# [Selected text]
B vitamins are water soluble. This means the body cannot store them, so we need to ensure an adequate supply every day. Although our bodies can’t make B vitamins, our gut flora can to some degree. As it’s difficult to measure their contribution, it makes more sense to focus on providing ourselves with nutrients from our food as much as possible.
From the chart below we can see how important B vitamins are if we’re to function at optimal level. Their role in providing energy, regeneration of cells, controlling DNA and RNA is crucial, and they have a very important part to play in keeping the nervous system healthy.
As you’ll see from the chart, one very important factor is the stability of B vitamins. Some are sensitive to light, heat and/or ph conditions, so storage and preparation of food ingredients needs to be considered carefully, as does the storage of any supplements.
What exactly is a vitamin?
Definition: Any of a group of organic compounds which are essential for normal growth and nutrition and are required in small quantities in the diet because they cannot be synthesized by the body.

# [Exercise goal]
Answer these questions using the B vitamins text:
1. Why does the body need a supply of B vitamins every day?
2. Which body system do B vitamins play a very important part in keeping healthy?
3. According to the definition, why are vitamins required in the diet?
Rely only on the B vitamins text for the answers.

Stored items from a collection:
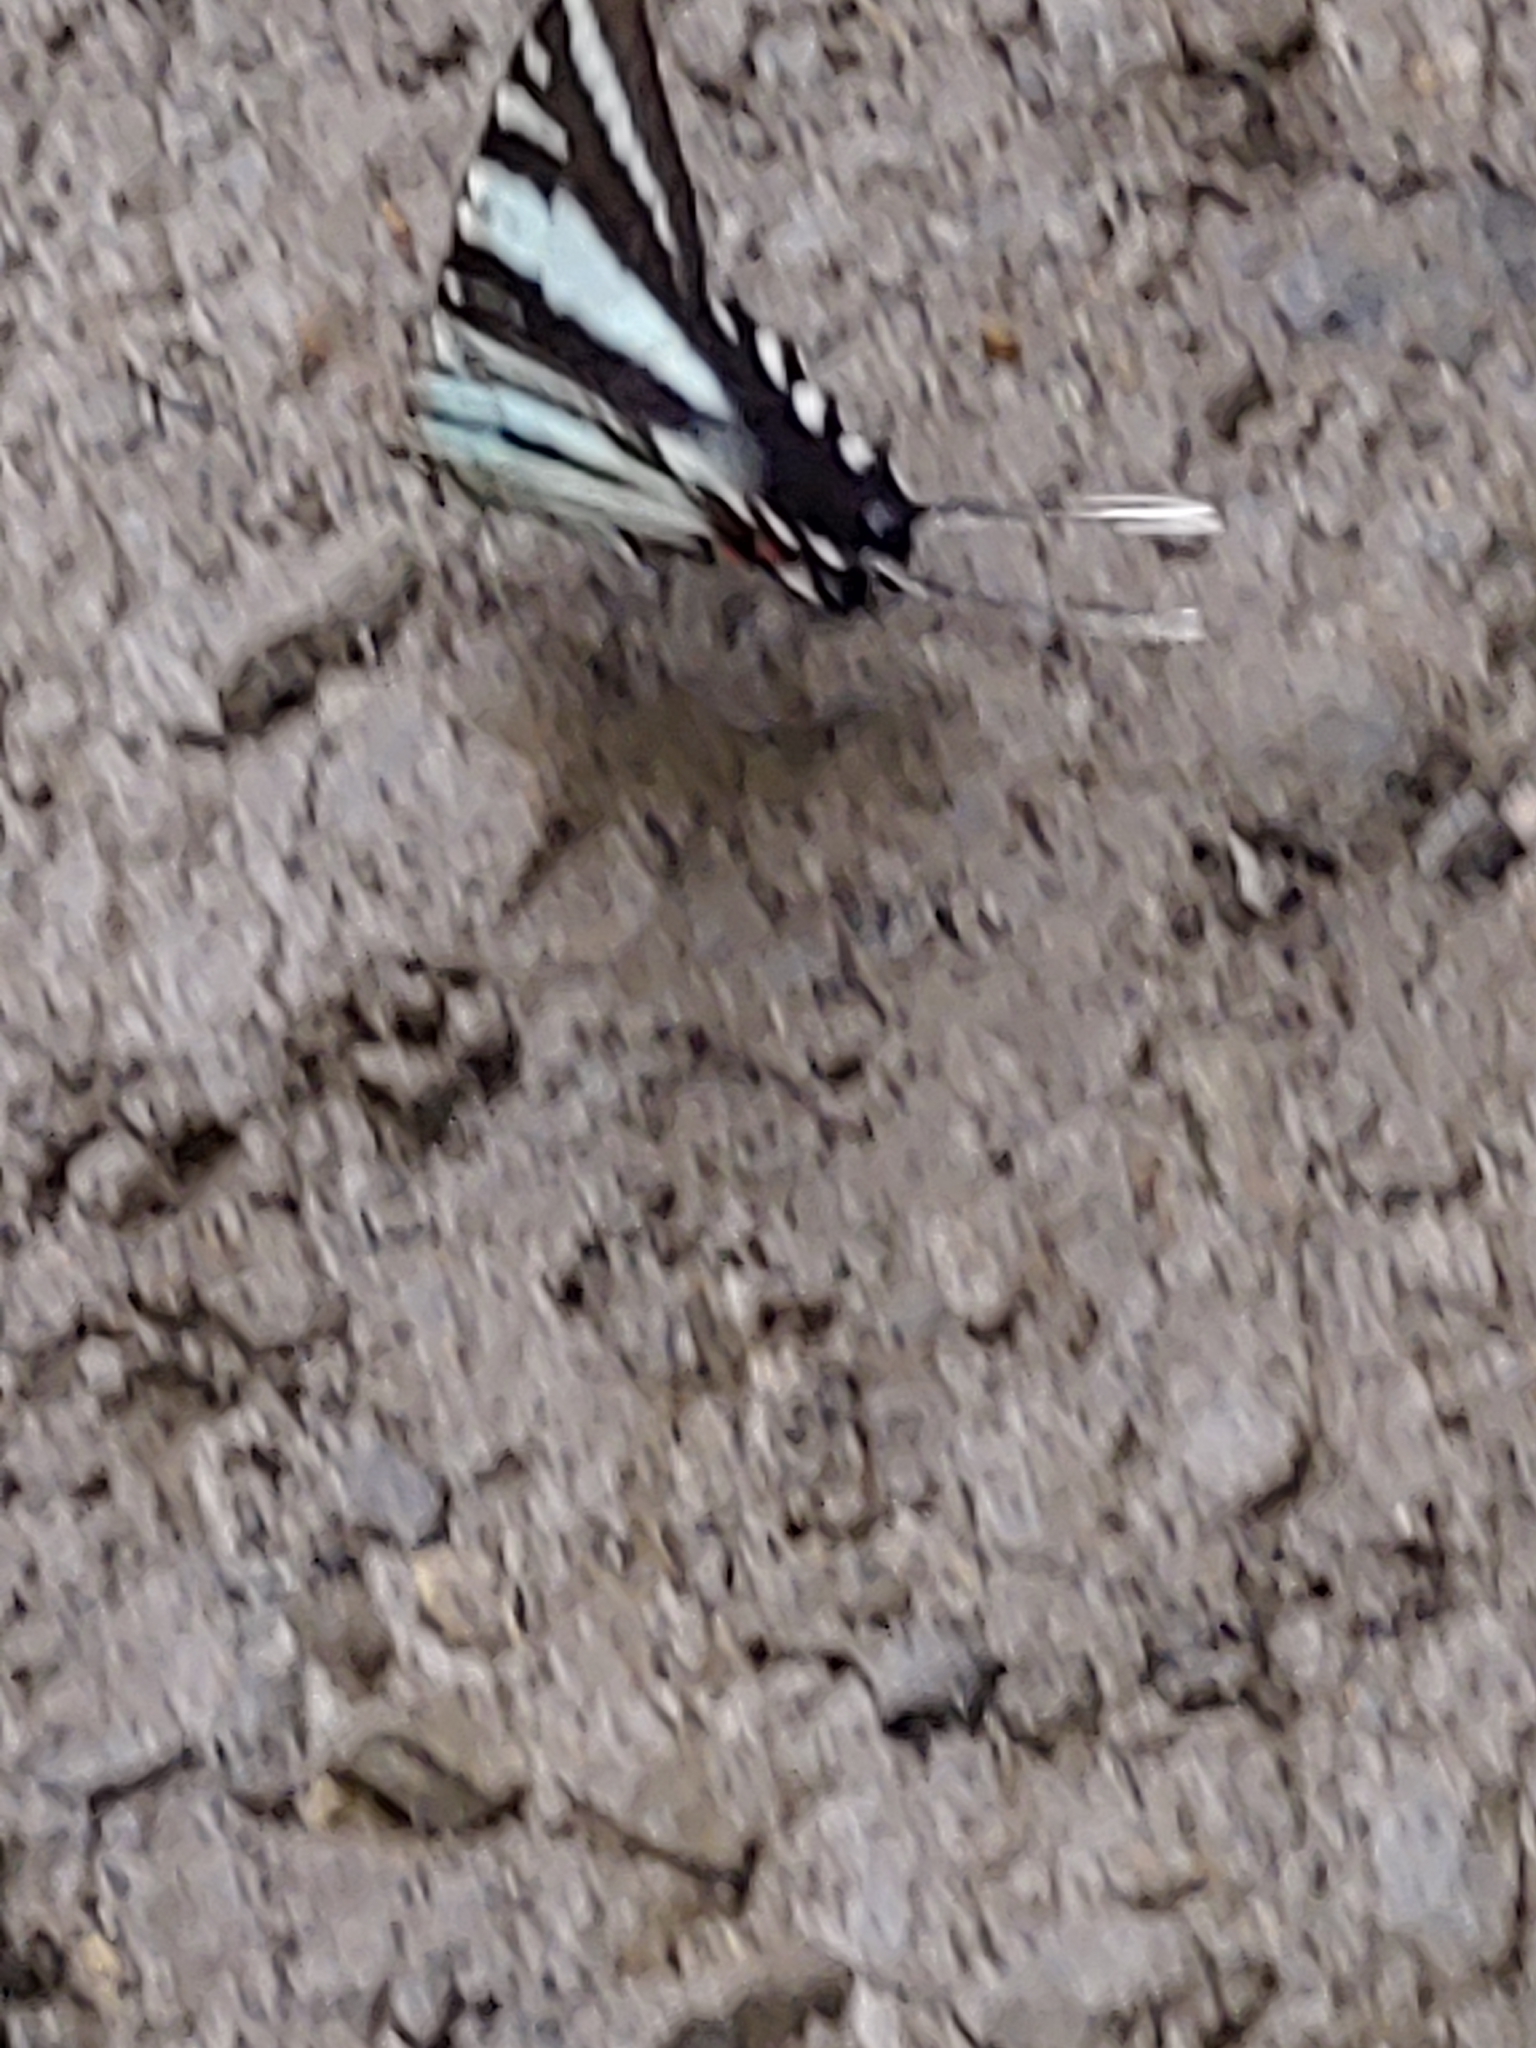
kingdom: Animalia
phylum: Arthropoda
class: Insecta
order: Lepidoptera
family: Papilionidae
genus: Protographium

# [The answer]
1. B vitamins are water soluble, so the body cannot store them.
2. The nervous system.
3. They cannot be synthesized by the body.